[SUPPLIED DATA — start]

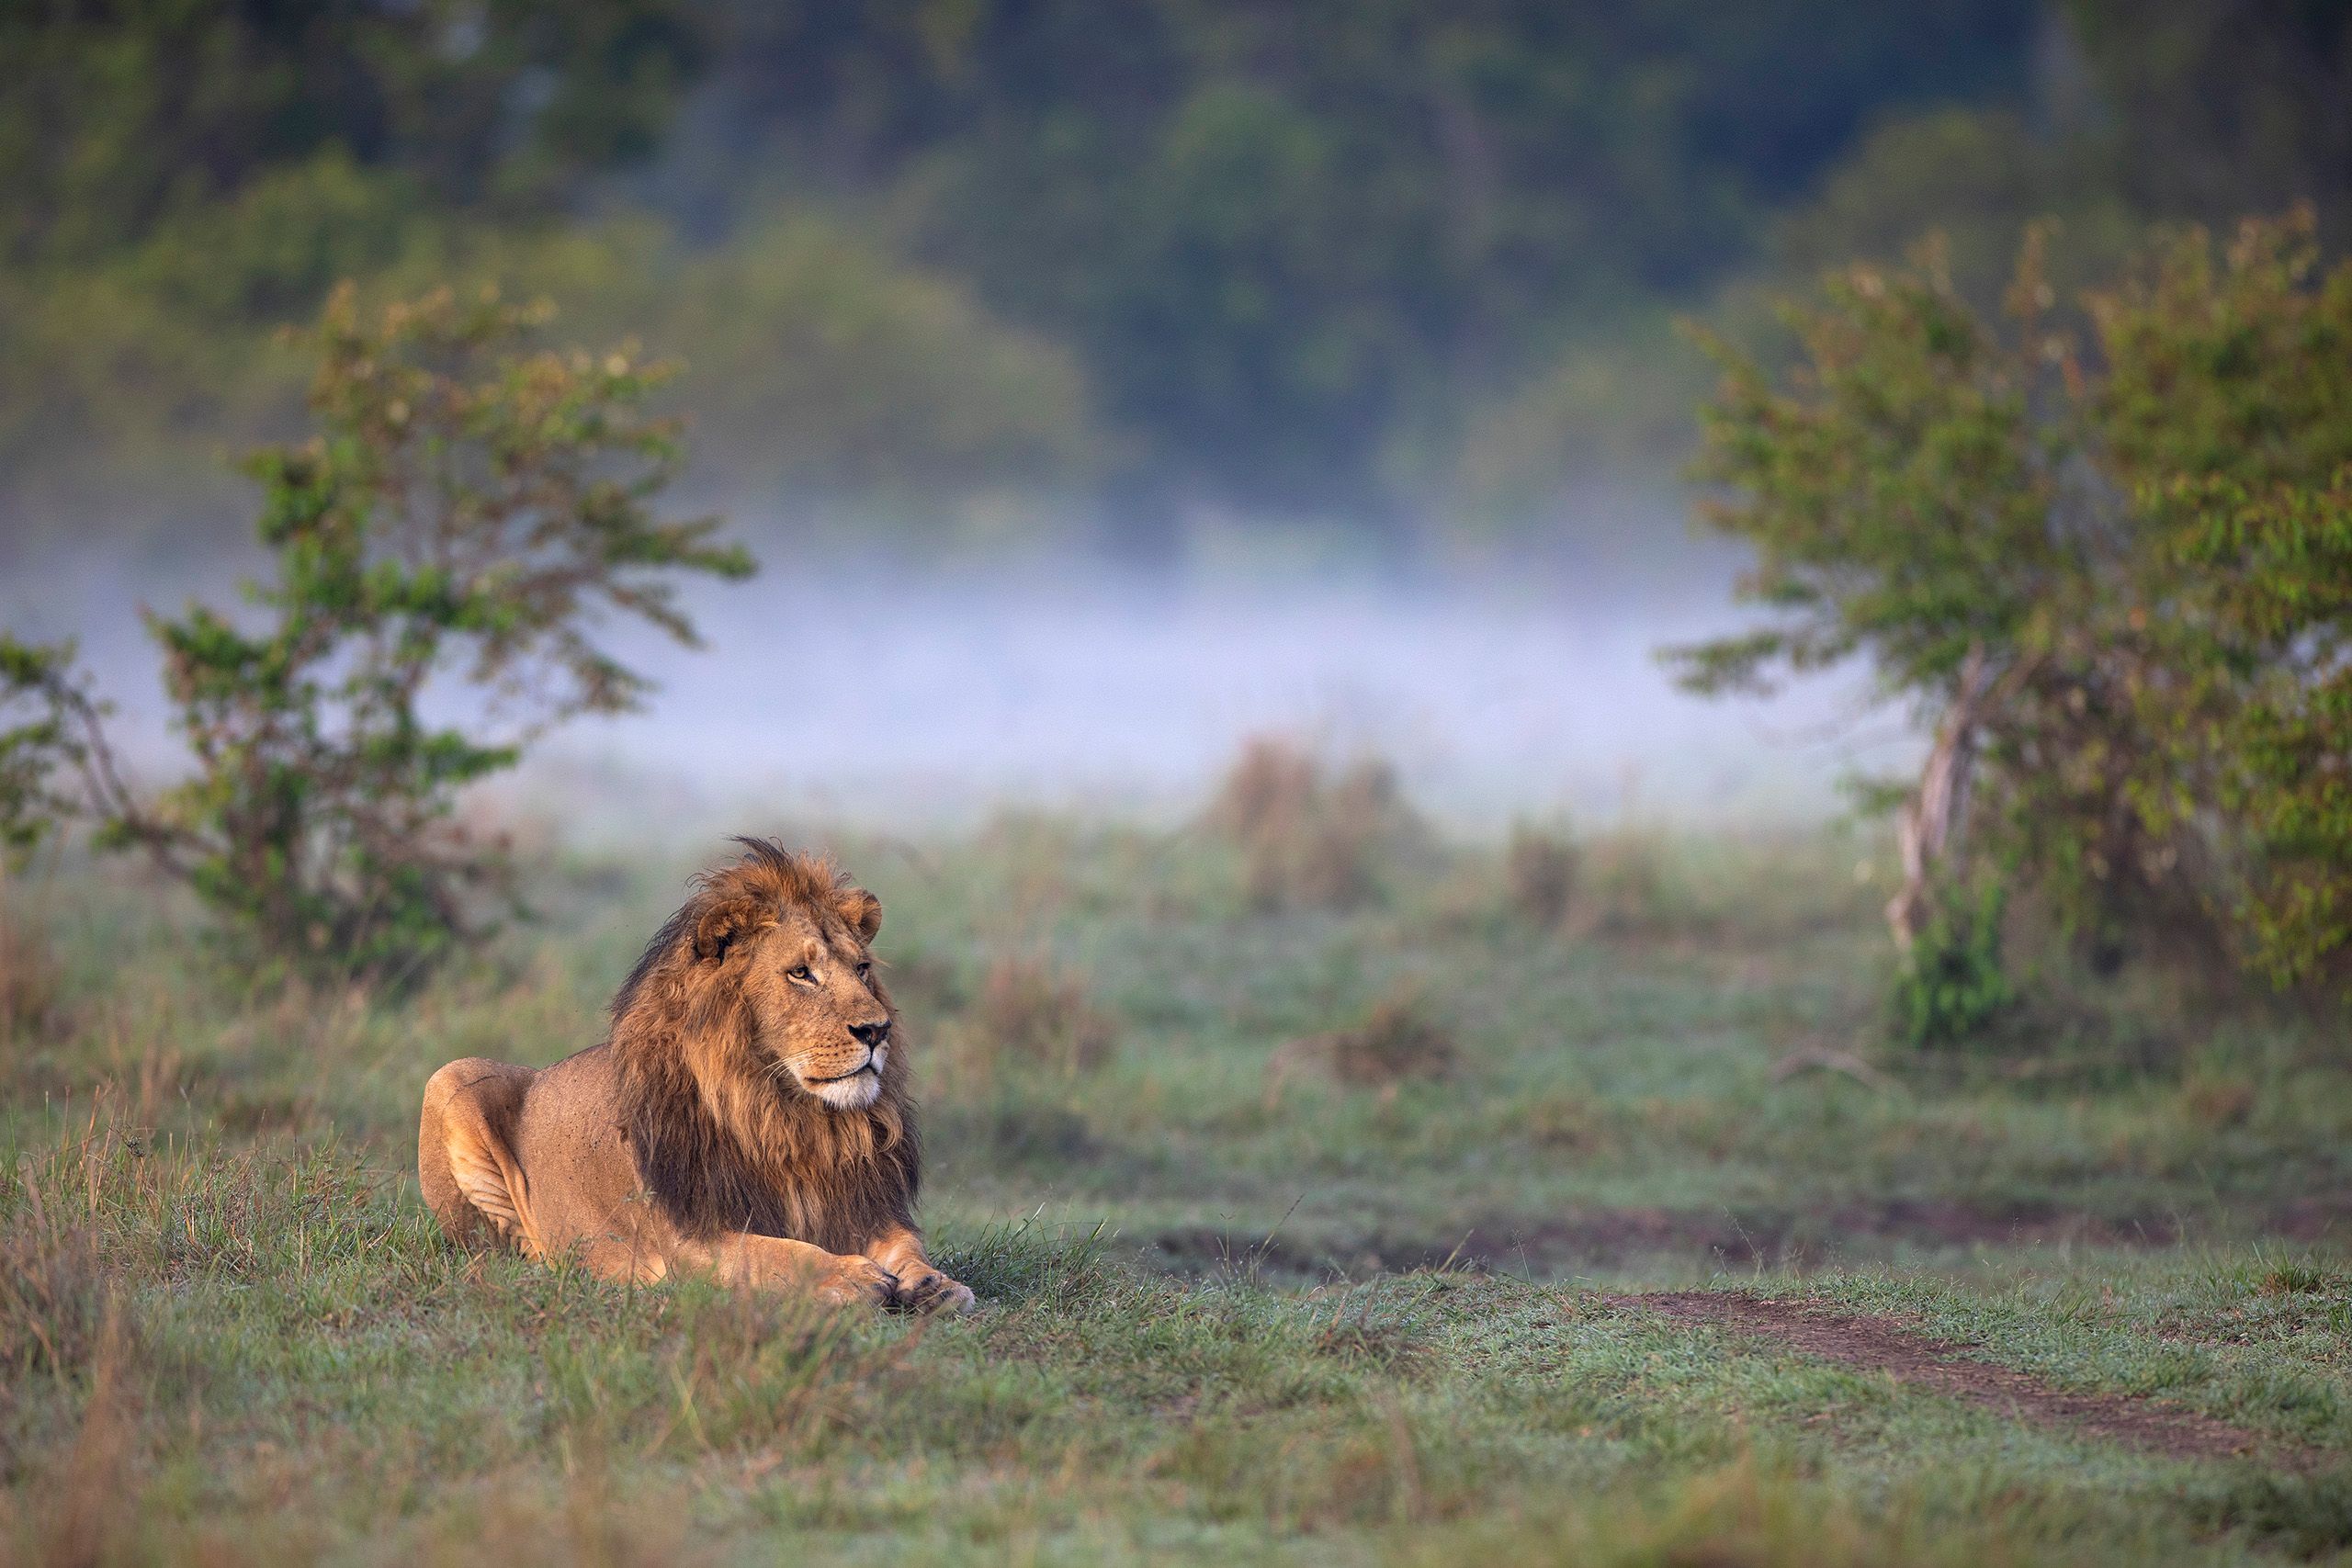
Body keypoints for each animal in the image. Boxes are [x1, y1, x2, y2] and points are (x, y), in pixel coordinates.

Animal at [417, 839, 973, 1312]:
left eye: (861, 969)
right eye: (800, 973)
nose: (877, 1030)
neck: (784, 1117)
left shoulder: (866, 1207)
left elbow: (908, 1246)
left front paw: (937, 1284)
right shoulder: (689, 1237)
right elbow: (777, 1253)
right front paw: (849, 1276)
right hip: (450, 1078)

[SUPPLIED DATA — finish]
[SUPPLIED DATA — start]

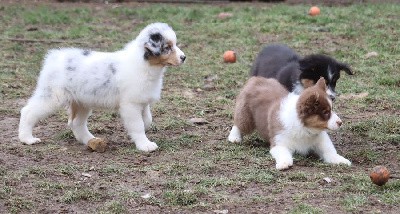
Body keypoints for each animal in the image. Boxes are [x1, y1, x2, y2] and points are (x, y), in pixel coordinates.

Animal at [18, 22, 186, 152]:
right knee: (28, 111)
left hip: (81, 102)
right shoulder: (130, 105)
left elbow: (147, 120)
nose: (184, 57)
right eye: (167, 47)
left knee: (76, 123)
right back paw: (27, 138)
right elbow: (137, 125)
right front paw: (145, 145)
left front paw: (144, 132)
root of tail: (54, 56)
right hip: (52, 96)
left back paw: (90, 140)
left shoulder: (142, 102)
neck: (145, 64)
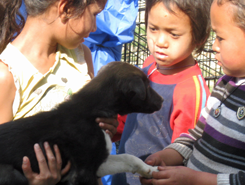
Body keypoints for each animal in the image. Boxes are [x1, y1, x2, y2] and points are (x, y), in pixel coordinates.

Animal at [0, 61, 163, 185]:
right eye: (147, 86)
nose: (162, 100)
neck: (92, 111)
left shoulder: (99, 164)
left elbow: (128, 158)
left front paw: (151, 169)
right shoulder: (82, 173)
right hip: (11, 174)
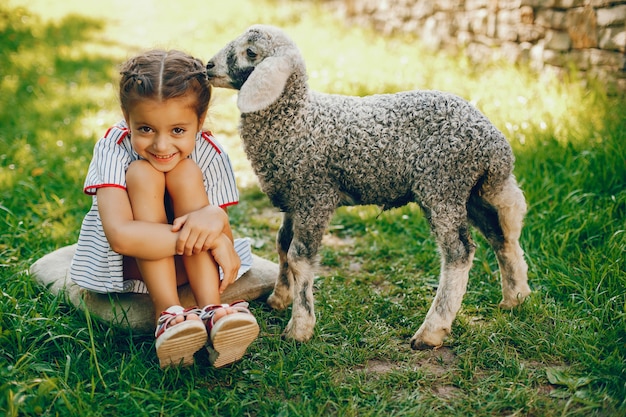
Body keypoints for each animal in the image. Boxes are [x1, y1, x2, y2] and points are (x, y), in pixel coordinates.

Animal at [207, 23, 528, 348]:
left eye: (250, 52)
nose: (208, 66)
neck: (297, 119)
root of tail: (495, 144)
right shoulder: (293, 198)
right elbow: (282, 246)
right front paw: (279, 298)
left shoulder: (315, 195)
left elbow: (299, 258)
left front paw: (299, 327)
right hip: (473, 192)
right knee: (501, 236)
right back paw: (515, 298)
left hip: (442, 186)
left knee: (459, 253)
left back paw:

[SUPPLIED DATA — finish]
[SUPPLIED DATA — start]

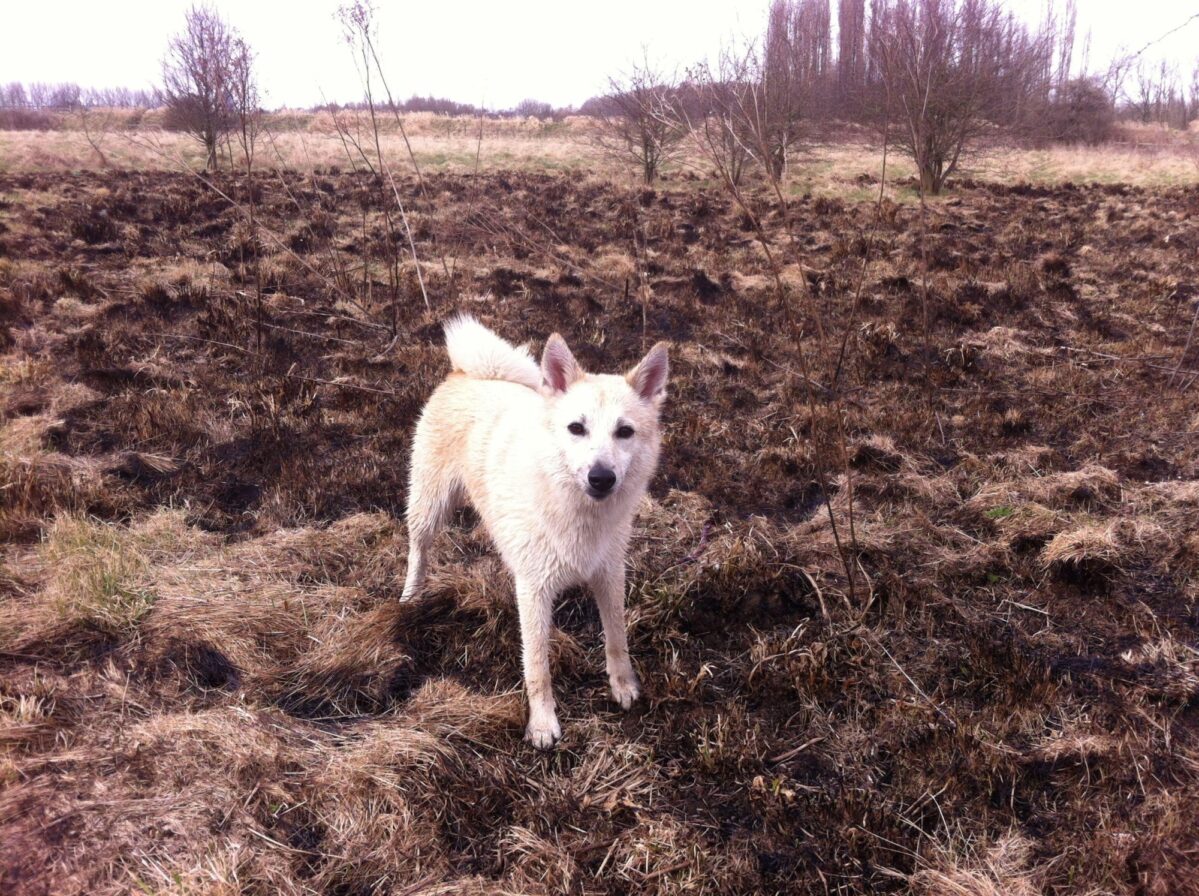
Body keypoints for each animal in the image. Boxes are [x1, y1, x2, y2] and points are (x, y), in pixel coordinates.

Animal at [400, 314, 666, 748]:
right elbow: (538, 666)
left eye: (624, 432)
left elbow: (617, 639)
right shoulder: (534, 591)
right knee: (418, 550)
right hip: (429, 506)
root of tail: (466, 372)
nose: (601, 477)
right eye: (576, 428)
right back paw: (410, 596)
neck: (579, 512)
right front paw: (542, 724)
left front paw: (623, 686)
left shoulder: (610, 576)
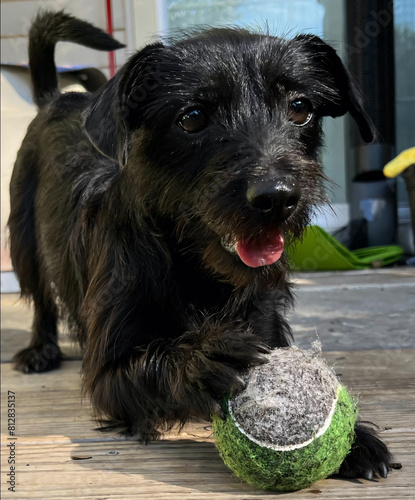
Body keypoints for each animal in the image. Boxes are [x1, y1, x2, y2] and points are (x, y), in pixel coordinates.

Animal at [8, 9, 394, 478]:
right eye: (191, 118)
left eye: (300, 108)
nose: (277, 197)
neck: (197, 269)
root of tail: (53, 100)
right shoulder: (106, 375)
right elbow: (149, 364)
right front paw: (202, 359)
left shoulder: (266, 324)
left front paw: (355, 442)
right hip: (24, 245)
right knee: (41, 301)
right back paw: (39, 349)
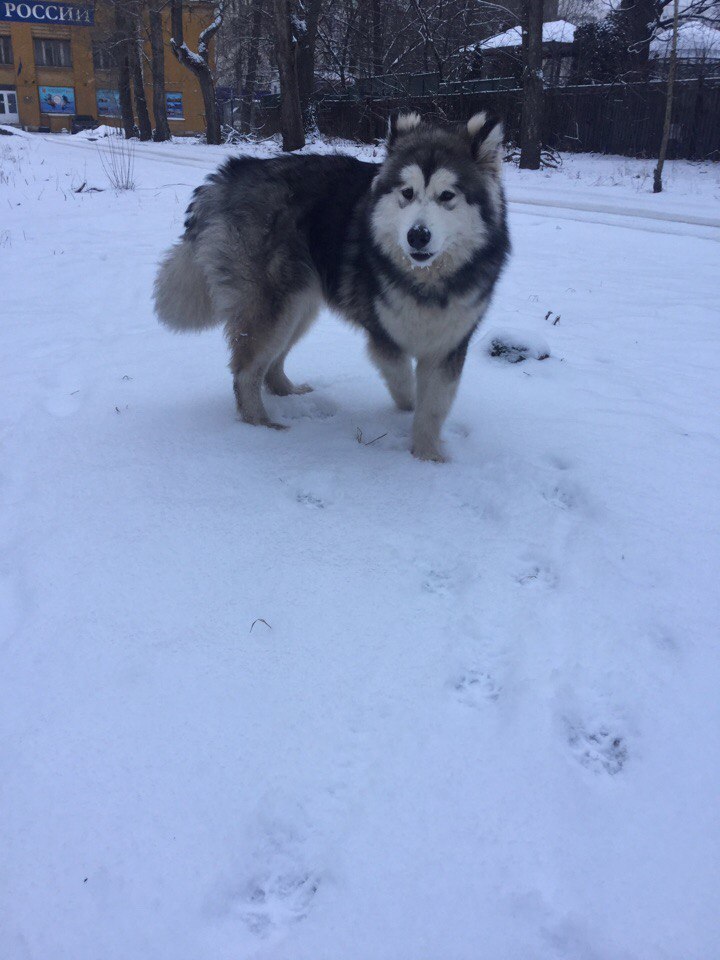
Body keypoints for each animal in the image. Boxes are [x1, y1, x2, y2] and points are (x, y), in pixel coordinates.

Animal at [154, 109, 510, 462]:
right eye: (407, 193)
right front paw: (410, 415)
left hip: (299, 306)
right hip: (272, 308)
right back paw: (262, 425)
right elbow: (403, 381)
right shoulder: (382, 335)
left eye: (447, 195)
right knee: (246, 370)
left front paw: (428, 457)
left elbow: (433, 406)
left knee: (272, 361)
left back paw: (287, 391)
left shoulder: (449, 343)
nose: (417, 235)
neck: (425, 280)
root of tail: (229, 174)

[SUPPLIED DATA — finish]

DIRECTIONS FOR THIS TASK: Copy each line in the entries above where "tail" turns up.

EXPECTED ANSWER:
root of tail: (54, 56)
root of tail: (495, 144)
root of tail: (466, 372)
root of tail: (53, 100)
root of tail: (229, 174)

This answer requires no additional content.